→ Materials provided
#####
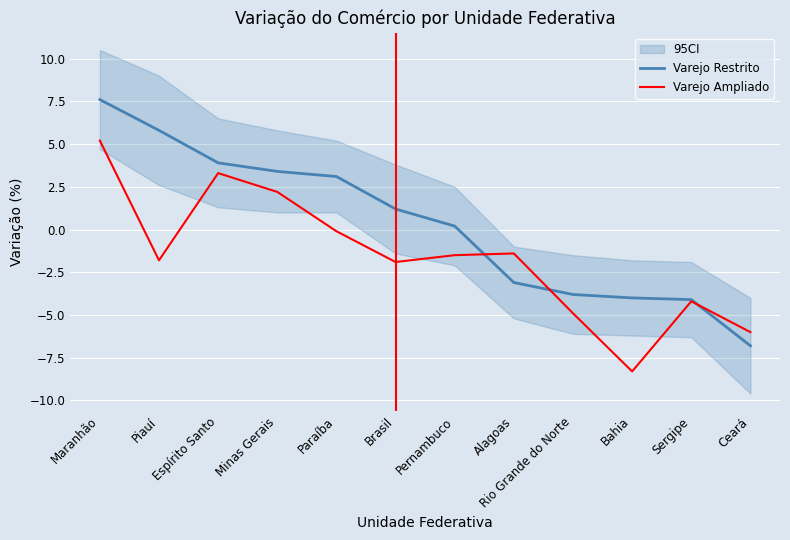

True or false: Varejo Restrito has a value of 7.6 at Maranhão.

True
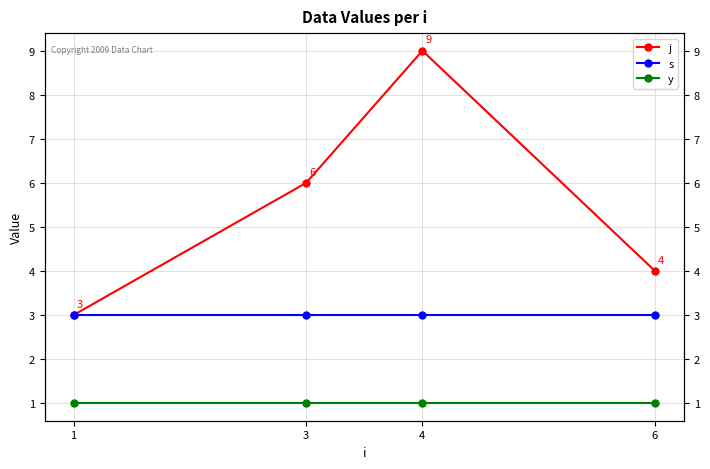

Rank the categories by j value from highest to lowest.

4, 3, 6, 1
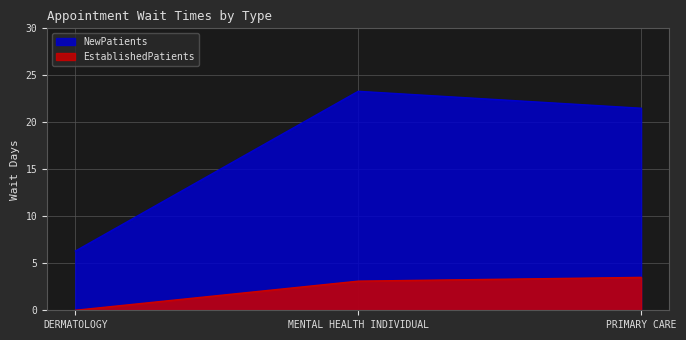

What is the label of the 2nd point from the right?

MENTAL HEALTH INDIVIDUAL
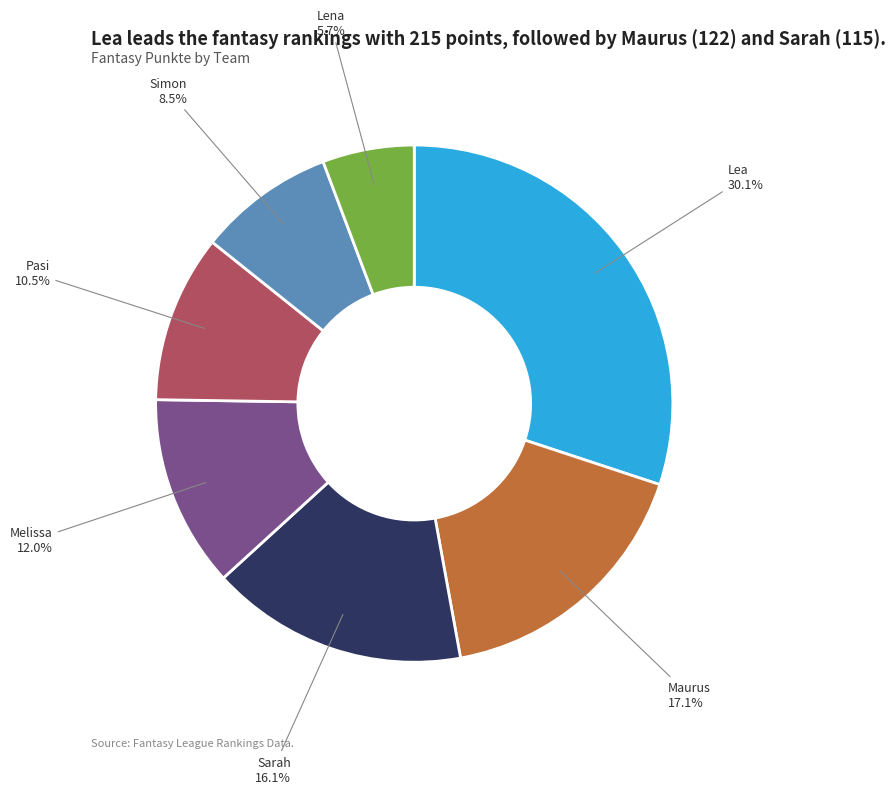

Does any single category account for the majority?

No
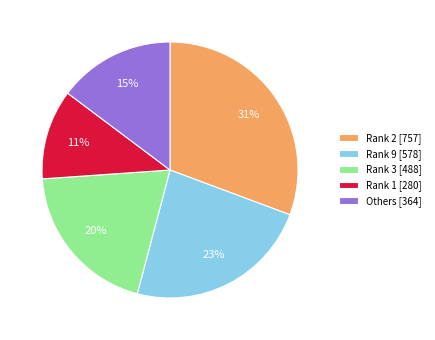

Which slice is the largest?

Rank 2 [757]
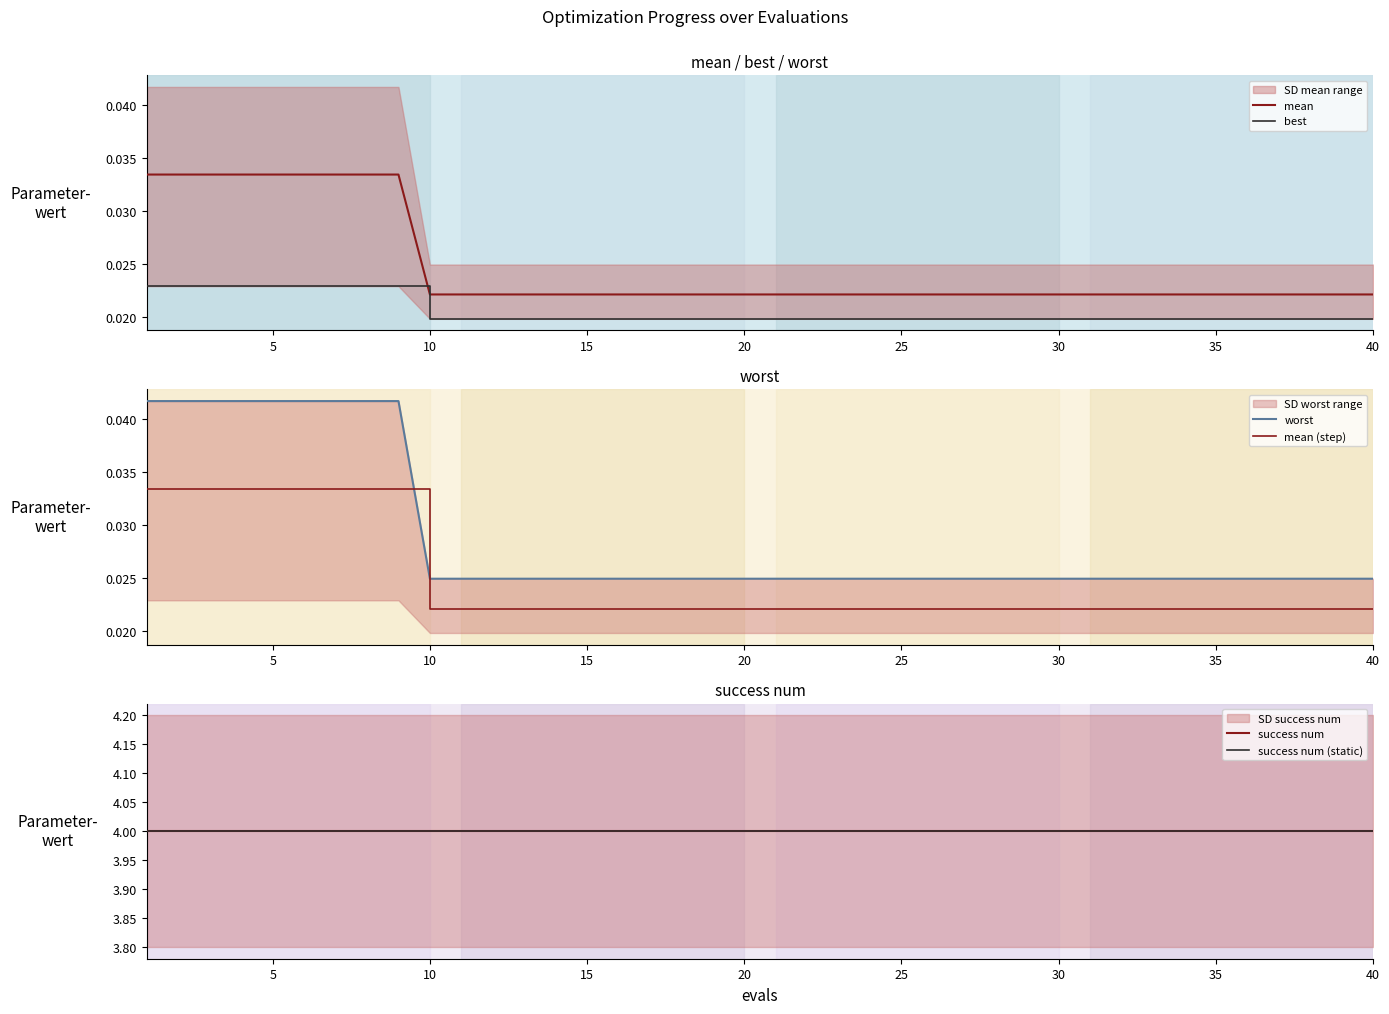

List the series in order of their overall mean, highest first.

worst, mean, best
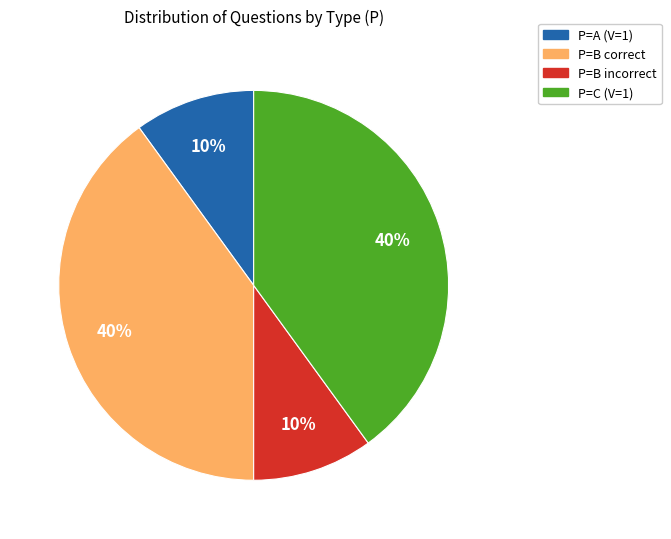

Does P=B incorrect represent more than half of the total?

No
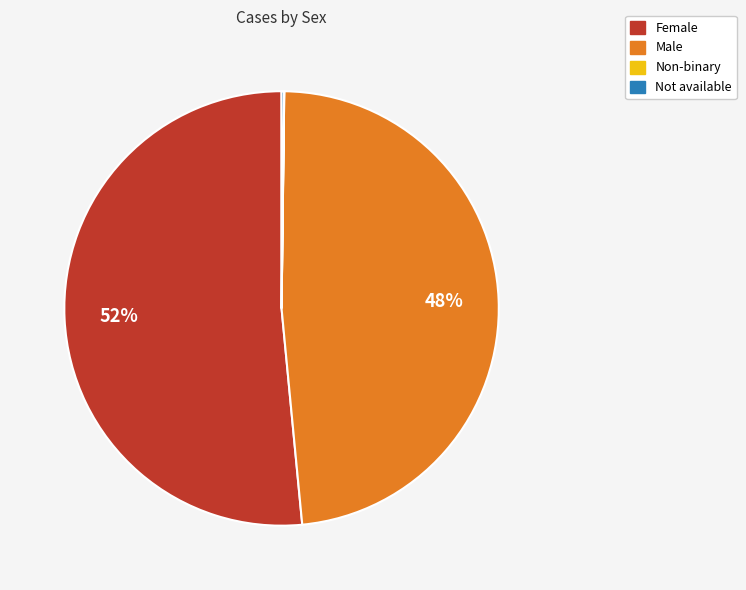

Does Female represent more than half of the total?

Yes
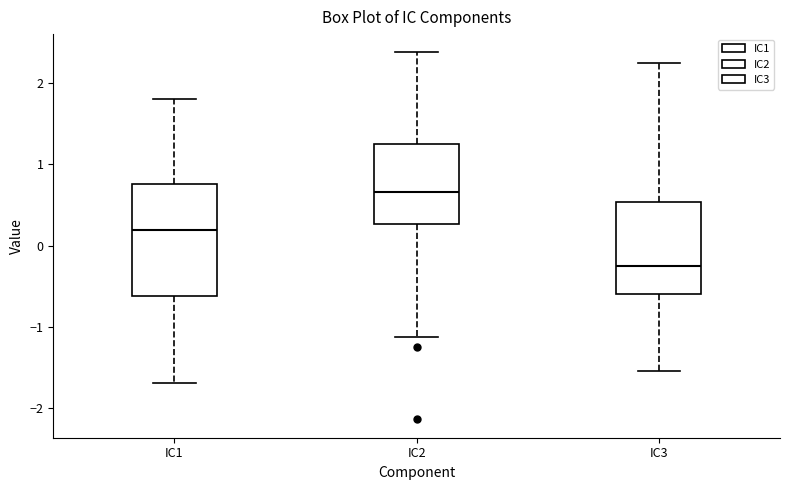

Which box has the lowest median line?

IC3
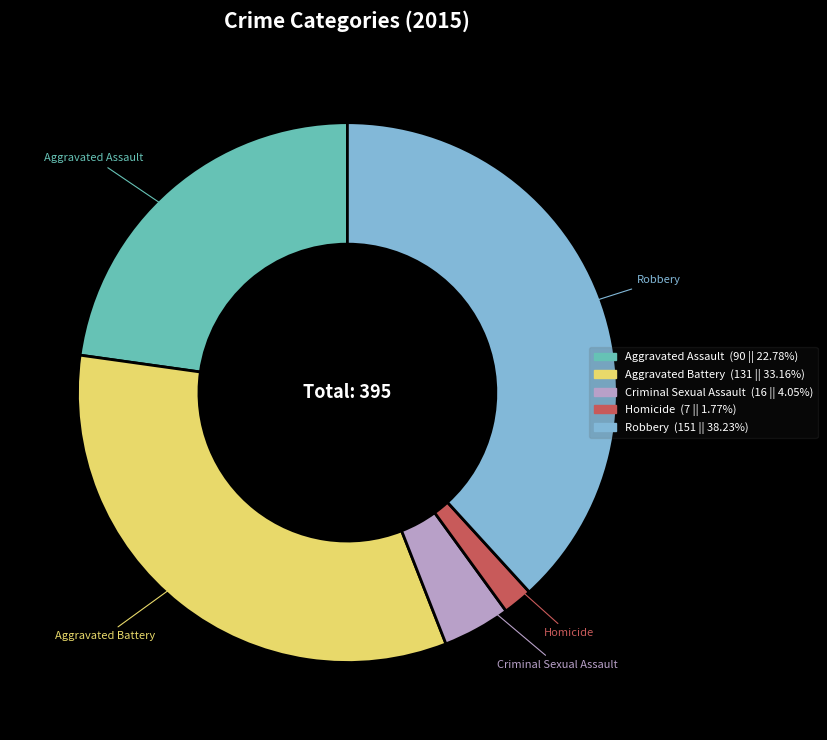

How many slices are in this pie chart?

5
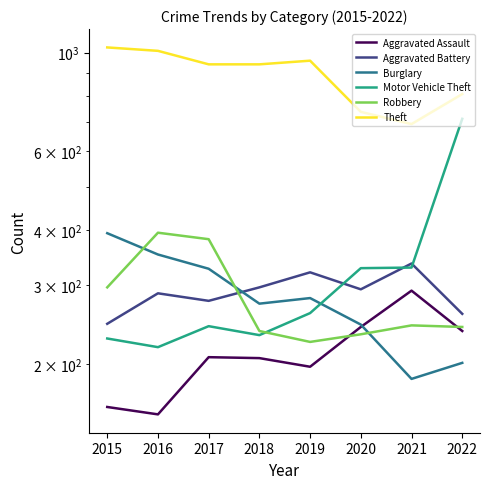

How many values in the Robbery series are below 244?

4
#####
→ Problem to work on
Count the lines of the material above that contain the string "half", and give only that number.

→ Response below
2